Después de la breve excursión a Las Vegas 2.0 de la semana pasada, volvemos a uno de los pilares del blog: las telecomunicaciones. Perdonadme que sea tan pesado con el tema, pero es que el campo de las tecnologías de comunicación e información da para mucho. Hoy vamos a pasar de puntillas sobre precios, tarifas y trucos para ahorrar, porque vamos a centrarnos en uno de los principios esenciales que nos permite a todos poder disfrutar de una conexión más o menos decente. Digo que “más o menos” porque aunque los seis o diez megas que tenemos en el centro de las ciudades nos parezcan insuficientes, tengo amigos que viven en municipios de poco más de mil habitantes en la Sierra Morena y todavía están lejos de disponer de un servicio de telecomunicaciones digno según el estándar de 2010, en plena era del 3G en cada esquina de la ciudad.

A lo que vamos: en 2002 el Parlamento Europeo aprobó una normativa que se aplicó al año siguiente en España con el nombre de Ley General de Telecomunicaciones (LGTel) y que, entre sus múltiples novedades, introducía en la legislación española un concepto revolucionario para la época: el servicio universal.

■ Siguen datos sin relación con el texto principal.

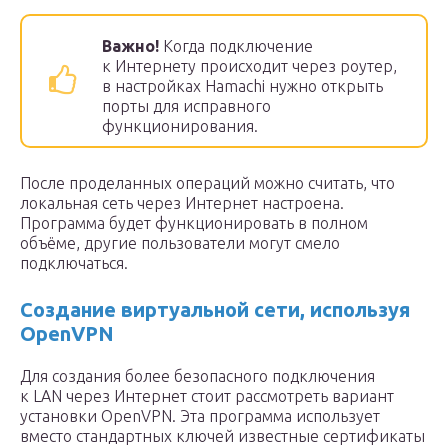
Важно!
Когда подключение
к Интернету происходит через роутер,
в настройках Hamachi нужно открыть
порты для исправного
функционирования.
После проделанных операций можно считать, что
локальная сеть через Интернет настроена.
Программа будет функционировать в полном
объёме, другие пользователи могут смело
подключаться.
Создание виртуальной сети, используя
OpenVPN
Для создания более безопасного подключения
к LAN
через Интернет стоит рассмотреть вариант
установки OpenVPN. Эта программа использует
вместо стандартных ключей известные сертификаты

Básicamente, se trataba entonces de garantizar que cualquier persona tuviera acceso a determinados servicios de voz y datos por el simple hecho de ser un ciudadano de la Unión Europea, incluso en los mercados liberalizados que impuesto en los últimos diez años la UE y en los que todas o casi todas las empresas del sector son privadas. Da igual que vivas en el Passeig de Gràcia o en Arroyomolinos de León, el bonito pueblo de mi amigo Juanjo, a caballo entre las provincias de Huelva y Badajoz. Según la LGTel, todos tenemos ciertos derechos garantizados. A saber:

  • A hacer y recibir llamadas telefónicas y poder utilizar el servicio de fax y acceso a internet con una calidad suficiente.
  • A acceder a guías telefónicas en papel o formato electrónico y posibilidad de figurar en ellas, y además poder recurrir a una línea de información sobre números de abonados por vía telefónica.

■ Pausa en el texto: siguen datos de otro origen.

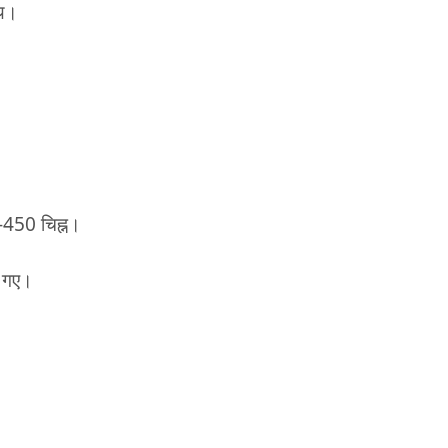
ाथ।
450 चिह्न।
ाए गए।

  • A disponer de un número suficiente de teléfonos públicos desde los que efectuar llamadas.
  • Para los usuarios con discapacidad, a contar con las mismas condiciones de acceso que los demás usuarios.

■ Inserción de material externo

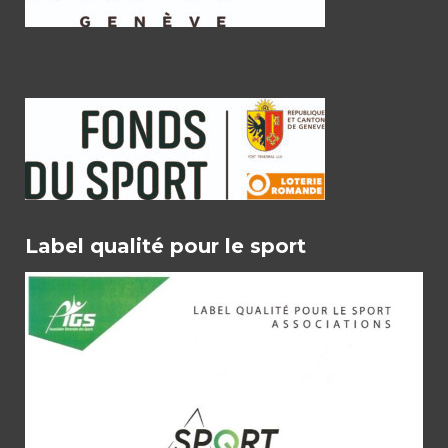
Label qualité pour le sport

  • Para facilitar el acceso a las personas con necesidades económicas especiales, a acceder a paquetes de tarifas especiales que permitan un acceso básico a un precio limitado.
  • A que se establezcan tarifas máximas, límites o armonización de condiciones en distintos territorios para garantizar que no existan discriminaciones entre usuarios.

¿Cómo se garantizan todos estos derechos? La solución es bastante ingeniosa: en lugar de obligar a todas las empresas de telecomunicaciones a ofrecer todos estos derechos a todos los usuarios (sería completamente imposible e incluso injusto para la gran mayoría de ellas), se establece por decreto que una o varias de ellas se encarguen de prestar este servicio universal con los recursos que ponen, a escote, todas las demás operadoras. Es decir, Vodafone, Ono, Jazztel y las demás ponen un bote para compensar a Telefónica –que es la elegida– por el coste que le supone llevar las líneas a la sierra, imprimir veinte millones de guías telefónicas u ofrecer el servicio de información telefónica en el 11818 a un precio asequible (cada llamada a este número cuesta 40 céntimos y desde las cabinas es, en principio, gratuito… aunque casi nadie lo conozca y la prestadora no haga ninguna publicidad de este servicio).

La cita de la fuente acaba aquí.